In our study, although clinical consequences were different between overt and covert SS, distal M2 occlusion and acute M2 angulation were associated with both overt and covert SS. Therefore, when planning a procedural strategy, identifying these angiographic findings is important, and when the performing M2 thrombectomy under these anatomic conditions, a tailored thrombectomy technique as well as delicate microguidewire navigation is required to reduce SS occurrence.

This study has several limitations. First, inherent selection bias was inevitable because of the nonrandomized and retrospective study design.
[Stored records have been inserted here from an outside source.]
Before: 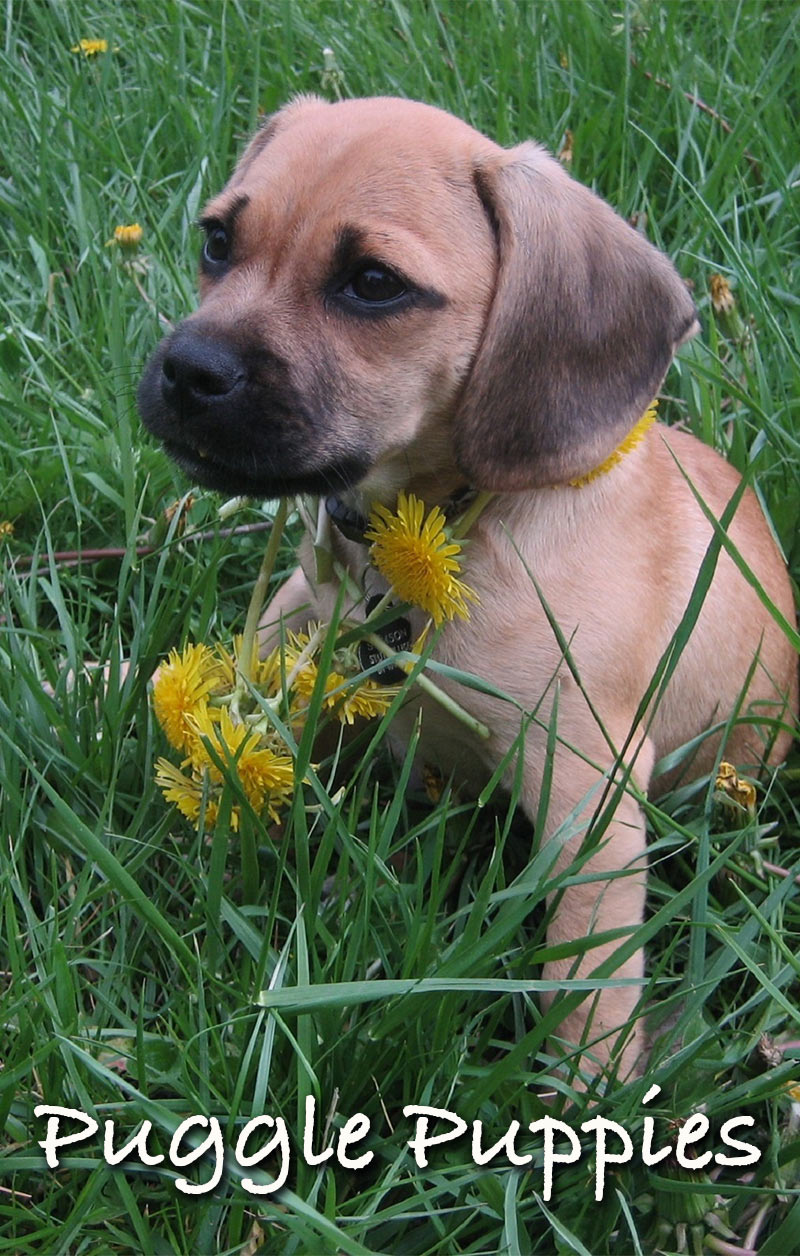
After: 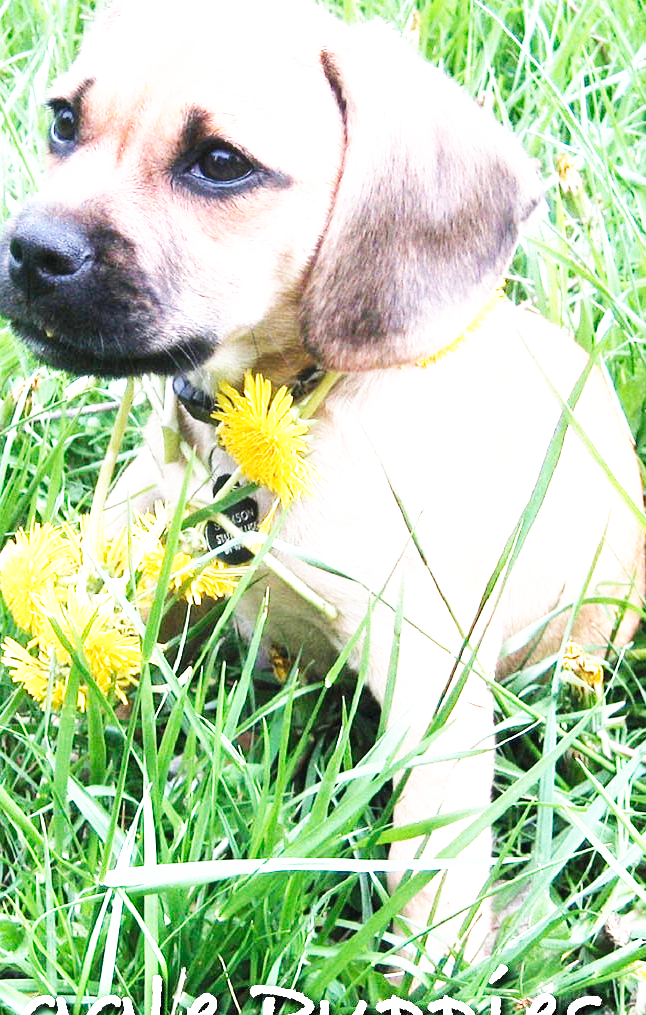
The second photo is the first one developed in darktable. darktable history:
crop: left 19.159%, top 9.58%, bottom 9.58%
exposure: black level correction 0, exposure 1.9 EV, compensate highlight preservation false
base curve: curves: ch0 [(0, 0) (0.007, 0.004) (0.027, 0.03) (0.046, 0.07) (0.207, 0.54) (0.442, 0.872) (0.673, 0.972) (1, 1)], preserve colors none
shadows and highlights: shadows 75, highlights -25, soften with gaussian
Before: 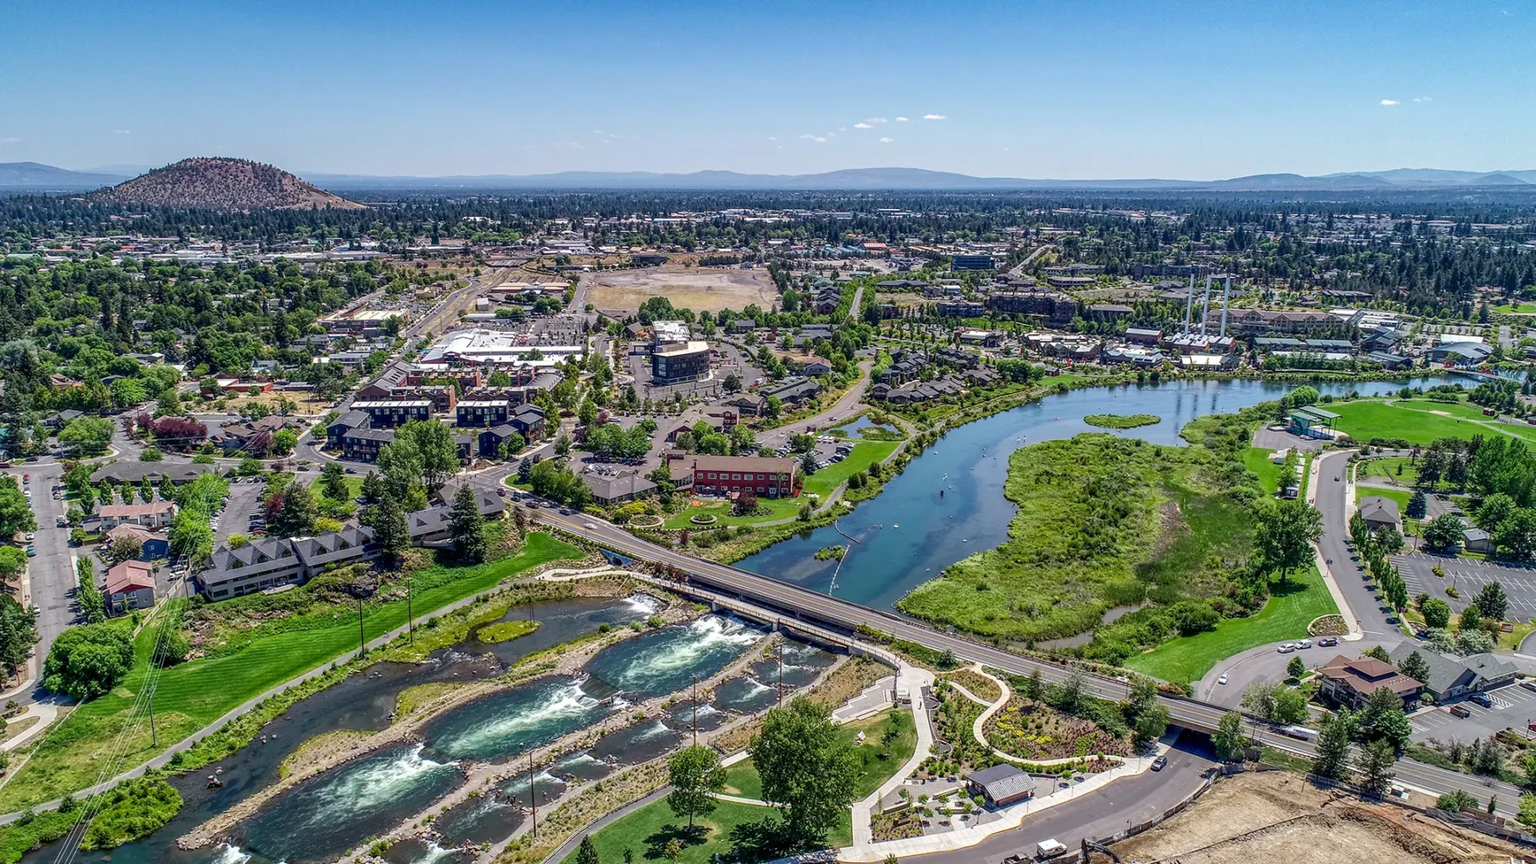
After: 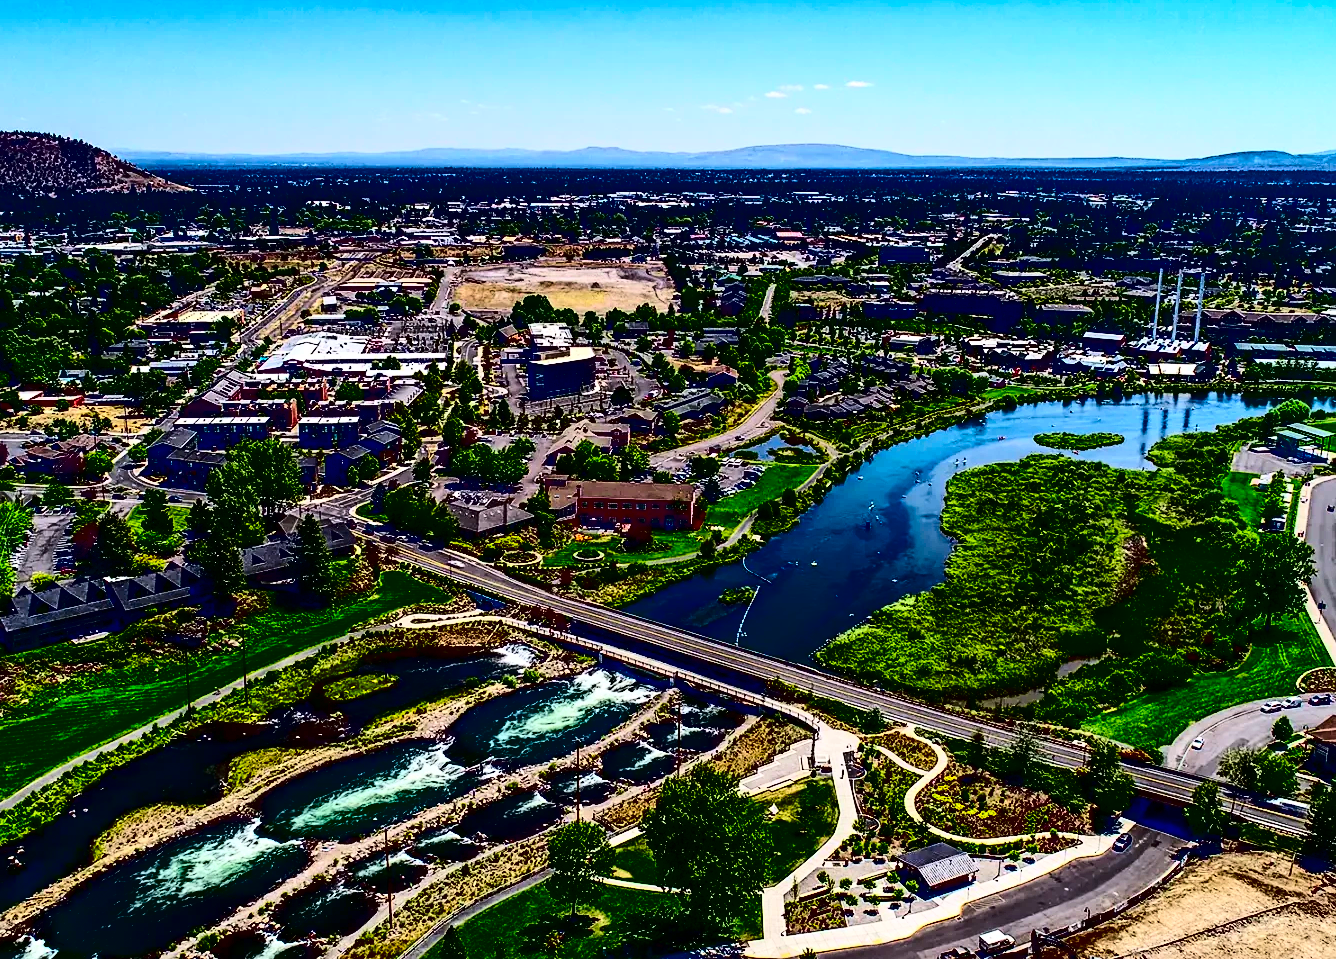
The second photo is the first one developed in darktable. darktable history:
sharpen: amount 0.2
contrast brightness saturation: contrast 0.77, brightness -1, saturation 1
crop and rotate: left 13.15%, top 5.251%, right 12.609%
In particular, it is challenging to deliver a thromboaspiration catheter to the face proximal to the clot, especially in the distally located or curved M2, and this issue may influence the selection of first-line MT devices. Thus, careful interpretation of the results is required. Second, the sample size may not have been large enough to show statistical differences between the subgroups of this cohort from a single center. Most important, the sample size of the SS subgroups was very small, thus hampering appropriate analysis of their association with clinical outcome variables. Additionally, the application rate of CA was low (10.0%), and the differential effect derived from the use of the device on SS was not sufficient for assessment. Third, the wide range of the study period, including the potential effect of advancements in endovascular techniques and operator skill on treatment outcomes, is another potential limitation of this study.